What a shitty way to start the day

Posted by Spammychic On Thursday, February 3, 2011 0 comments

For starters, I didn't get much sleep last night (nothing new there) because my whole body was so sore all over.  I ended up waking up around 9:30 but couldn't get out of bed for thirty minutes because I just didn't have it in me.  I finally got up to start my day around 10:00.  I went in the kitchen for my morning cigarette and felt like shit.  After that I went to the bathroom.  I took my clothes off as I always do before using the bathroom in the morning, and sat down.  Suddenly I felt like I was going to explode.  I started dry heaving (since I have absolutely nothing in my stomach) like crazy.  My heart was pounding and I felt numb.  Next thing I know I'm on the floor.  I didn't pass out, I just kind of fell over and couldn't move.  I sat there for five minutes with tears down my cheeks until it passed and I felt completely fine.  I got up, cleaned up the drool on the floor, and flushed the toilet.  Judgment time.  I stepped on the scale.  I only lost one pound. Oh well.
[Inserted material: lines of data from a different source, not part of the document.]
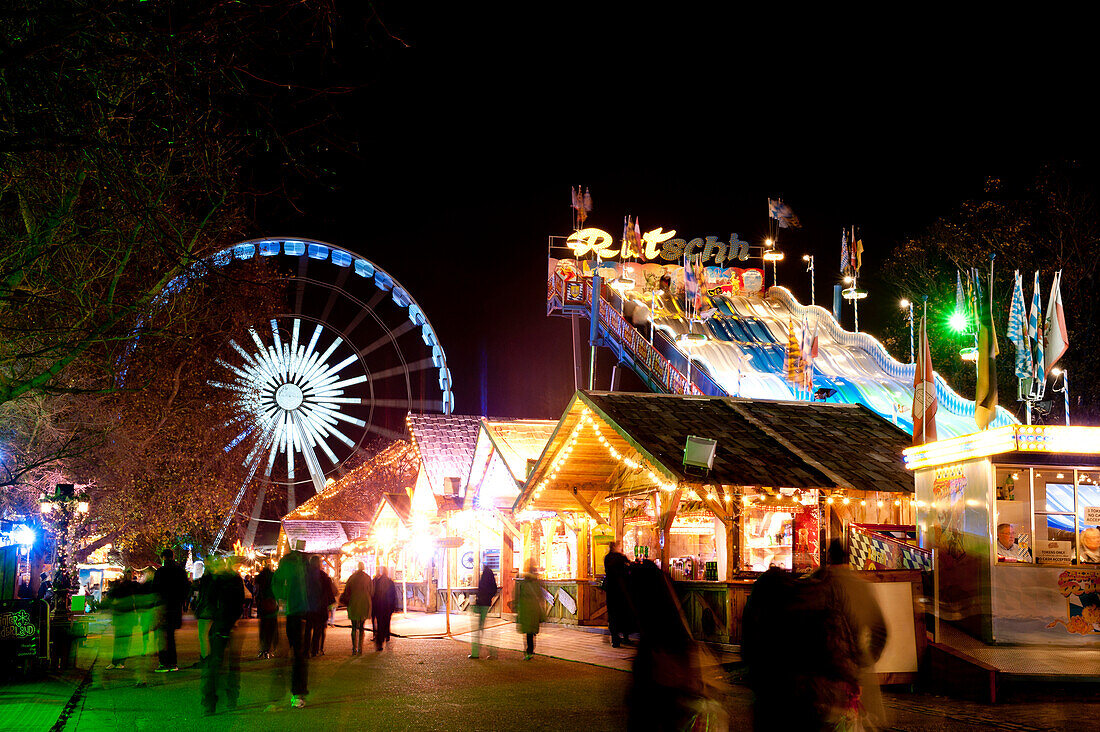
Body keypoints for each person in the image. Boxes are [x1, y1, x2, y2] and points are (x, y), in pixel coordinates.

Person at [201, 556, 245, 716]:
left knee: (214, 663)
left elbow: (209, 601)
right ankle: (232, 698)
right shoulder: (235, 579)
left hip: (219, 625)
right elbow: (240, 602)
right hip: (230, 625)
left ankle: (210, 701)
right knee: (232, 664)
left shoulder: (215, 581)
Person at [273, 540, 311, 709]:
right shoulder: (306, 563)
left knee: (297, 652)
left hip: (295, 611)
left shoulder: (289, 562)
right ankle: (298, 691)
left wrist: (282, 599)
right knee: (300, 653)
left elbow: (277, 581)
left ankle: (294, 691)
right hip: (305, 611)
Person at [153, 548, 190, 672]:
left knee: (163, 637)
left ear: (163, 557)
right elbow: (185, 588)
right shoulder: (180, 571)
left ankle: (164, 663)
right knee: (171, 636)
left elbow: (155, 590)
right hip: (175, 607)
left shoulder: (160, 572)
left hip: (163, 607)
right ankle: (173, 663)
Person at [603, 541, 631, 648]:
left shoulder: (607, 558)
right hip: (621, 589)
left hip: (611, 590)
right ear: (616, 547)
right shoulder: (620, 557)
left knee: (613, 614)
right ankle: (625, 637)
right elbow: (629, 567)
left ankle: (615, 639)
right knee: (624, 613)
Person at [191, 557, 218, 668]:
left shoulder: (206, 578)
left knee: (203, 635)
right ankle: (209, 657)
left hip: (206, 610)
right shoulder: (216, 577)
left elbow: (203, 595)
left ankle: (205, 658)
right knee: (209, 635)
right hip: (212, 609)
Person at [340, 562, 372, 655]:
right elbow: (371, 591)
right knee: (362, 627)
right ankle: (360, 648)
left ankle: (354, 648)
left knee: (354, 627)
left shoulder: (352, 577)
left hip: (353, 604)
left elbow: (347, 591)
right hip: (364, 604)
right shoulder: (367, 578)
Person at [306, 555, 334, 656]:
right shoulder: (323, 576)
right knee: (318, 630)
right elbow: (328, 591)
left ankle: (306, 650)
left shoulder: (306, 575)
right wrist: (330, 604)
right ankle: (315, 650)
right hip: (320, 607)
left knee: (308, 629)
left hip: (308, 607)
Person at [515, 562, 543, 660]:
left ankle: (528, 651)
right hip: (534, 609)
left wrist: (516, 607)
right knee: (531, 632)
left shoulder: (522, 583)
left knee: (527, 632)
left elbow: (517, 596)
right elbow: (540, 595)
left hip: (525, 608)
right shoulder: (537, 582)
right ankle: (530, 650)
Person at [469, 564, 497, 659]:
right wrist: (489, 597)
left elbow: (483, 589)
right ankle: (487, 652)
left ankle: (476, 653)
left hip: (481, 603)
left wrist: (481, 597)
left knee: (479, 628)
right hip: (485, 602)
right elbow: (494, 589)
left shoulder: (485, 575)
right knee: (480, 627)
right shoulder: (489, 575)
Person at [254, 559, 279, 658]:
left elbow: (256, 591)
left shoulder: (259, 577)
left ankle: (263, 649)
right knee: (272, 628)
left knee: (263, 628)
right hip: (272, 605)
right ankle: (269, 649)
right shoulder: (273, 576)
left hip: (262, 605)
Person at [371, 565, 398, 651]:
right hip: (388, 606)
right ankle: (387, 635)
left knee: (380, 624)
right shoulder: (390, 582)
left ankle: (380, 642)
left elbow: (374, 595)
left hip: (379, 606)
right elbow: (394, 595)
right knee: (387, 621)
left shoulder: (378, 582)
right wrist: (394, 606)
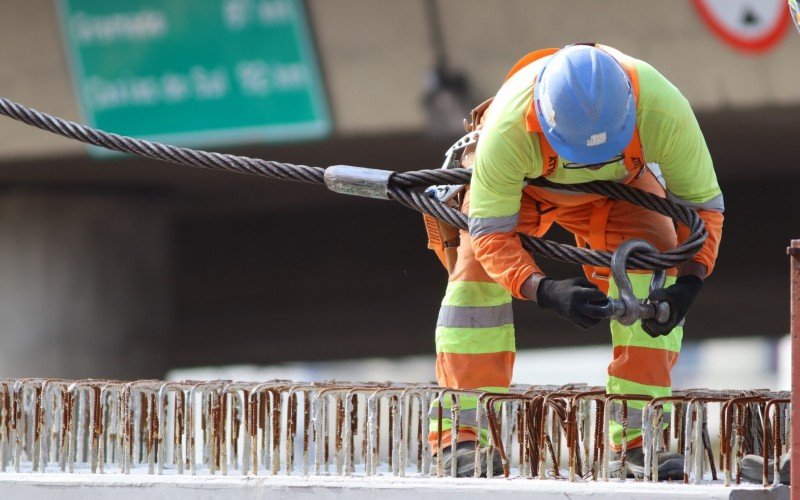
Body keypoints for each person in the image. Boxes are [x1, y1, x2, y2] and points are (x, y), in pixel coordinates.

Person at [430, 43, 724, 479]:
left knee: (653, 257)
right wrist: (544, 289)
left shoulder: (662, 109)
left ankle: (636, 441)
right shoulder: (509, 127)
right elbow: (492, 234)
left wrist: (689, 283)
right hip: (526, 190)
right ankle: (462, 437)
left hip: (621, 186)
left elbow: (703, 210)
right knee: (475, 272)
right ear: (544, 123)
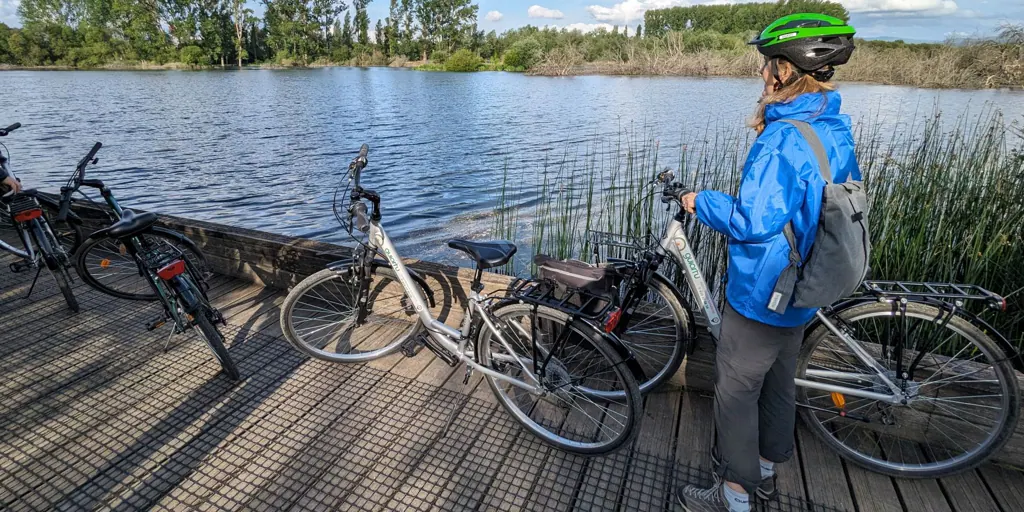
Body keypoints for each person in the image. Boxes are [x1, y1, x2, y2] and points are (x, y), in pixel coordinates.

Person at [675, 13, 860, 512]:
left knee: (735, 394)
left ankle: (734, 494)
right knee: (778, 386)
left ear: (785, 70)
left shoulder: (780, 139)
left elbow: (752, 221)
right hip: (808, 284)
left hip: (765, 289)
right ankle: (764, 470)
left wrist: (701, 200)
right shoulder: (833, 126)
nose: (761, 73)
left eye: (766, 63)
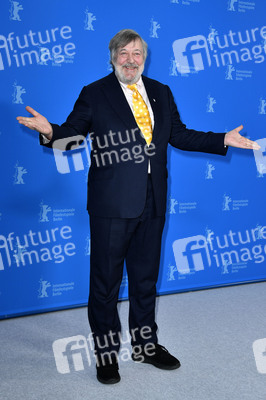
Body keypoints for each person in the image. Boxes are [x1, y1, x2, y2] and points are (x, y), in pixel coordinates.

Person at [17, 29, 260, 385]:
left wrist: (221, 139)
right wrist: (50, 132)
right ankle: (105, 354)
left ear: (144, 58)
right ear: (112, 56)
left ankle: (146, 347)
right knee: (105, 284)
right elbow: (73, 136)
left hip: (153, 200)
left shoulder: (160, 92)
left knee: (145, 281)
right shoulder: (95, 93)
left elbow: (179, 134)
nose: (130, 60)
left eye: (137, 54)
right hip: (111, 204)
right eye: (123, 53)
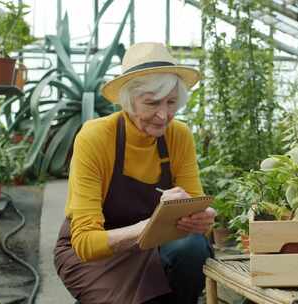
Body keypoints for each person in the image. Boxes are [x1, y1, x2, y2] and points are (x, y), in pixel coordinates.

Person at [54, 42, 216, 304]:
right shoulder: (95, 137)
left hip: (152, 247)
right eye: (152, 103)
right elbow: (84, 243)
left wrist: (200, 220)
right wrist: (147, 227)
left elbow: (194, 216)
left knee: (192, 248)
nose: (164, 116)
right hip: (95, 255)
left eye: (172, 102)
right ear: (128, 101)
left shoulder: (179, 136)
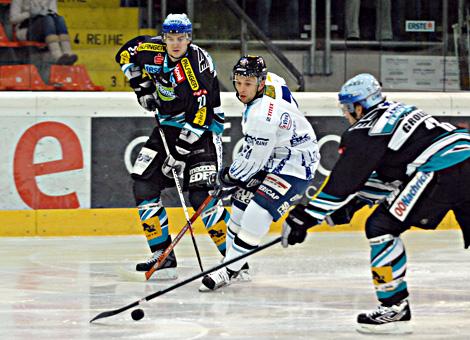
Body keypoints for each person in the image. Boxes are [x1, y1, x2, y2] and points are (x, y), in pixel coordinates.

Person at [282, 73, 470, 334]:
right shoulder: (399, 111)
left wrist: (304, 217)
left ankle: (394, 307)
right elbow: (387, 176)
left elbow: (342, 183)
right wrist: (350, 207)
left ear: (358, 106)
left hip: (443, 167)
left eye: (347, 109)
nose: (347, 115)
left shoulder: (365, 129)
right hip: (464, 152)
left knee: (381, 226)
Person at [115, 13, 230, 279]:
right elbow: (124, 54)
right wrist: (141, 88)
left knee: (201, 196)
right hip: (167, 126)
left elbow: (201, 115)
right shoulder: (149, 48)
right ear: (163, 37)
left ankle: (233, 258)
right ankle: (162, 252)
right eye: (171, 38)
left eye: (181, 38)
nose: (176, 44)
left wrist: (179, 153)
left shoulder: (196, 66)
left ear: (189, 38)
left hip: (202, 130)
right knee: (143, 184)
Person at [199, 55, 321, 291]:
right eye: (238, 82)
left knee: (258, 210)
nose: (242, 89)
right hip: (275, 153)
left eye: (248, 84)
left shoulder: (261, 116)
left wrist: (226, 178)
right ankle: (237, 262)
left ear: (261, 83)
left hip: (296, 162)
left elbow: (251, 163)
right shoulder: (273, 80)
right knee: (238, 209)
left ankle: (229, 269)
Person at [9, 0, 78, 65]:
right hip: (25, 30)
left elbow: (54, 13)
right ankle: (57, 56)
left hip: (46, 30)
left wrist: (45, 12)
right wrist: (29, 14)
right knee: (47, 19)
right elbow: (12, 19)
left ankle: (68, 53)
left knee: (60, 19)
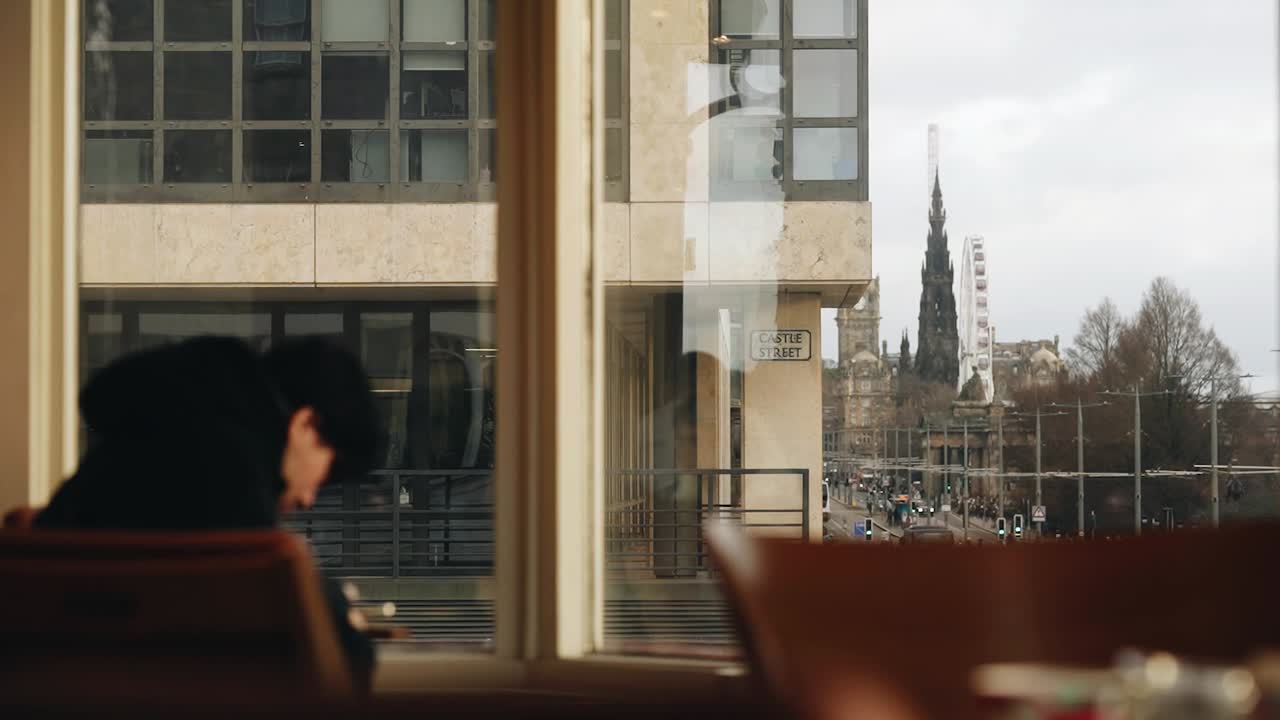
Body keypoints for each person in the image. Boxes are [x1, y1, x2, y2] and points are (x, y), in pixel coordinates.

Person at [35, 334, 381, 690]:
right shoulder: (232, 471)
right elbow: (336, 658)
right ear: (305, 426)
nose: (309, 497)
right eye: (329, 472)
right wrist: (343, 616)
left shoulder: (132, 446)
I came back into the kitchen to have another cigarette.  I went on Facebook and Erica messaged me back finally after my apology message to her last night.  She said she's just upset that I'm "slowly killing" myself and I can't see it and she's lost so many people in the last few years and doesn't want me to be another one.  To make her feel better, I told her I was thinking about getting help.  She said that's good and whatever, blah, blah, blah.  That's pretty much it.  I really hope we start talking again, because I hate to make people upset and she is a very good friend.

Today should be interesting.  I have work at 4:00 and I have to walk because my mom won't be home yet to take me.  It's only a thirty-minute walk,  but I'm going to leave around 2:45 because it's nasty on the roads and I will be walking 2x slower than usual because I feel like shit.  Last night I was fearing that I might pass out at work today, but I feel fine right now, so I think it will be fine.  That would be so embarrassing.

It's only a bit before 11am here, so I'm going to relax a little more and then get showered and ready for work.  Will post later.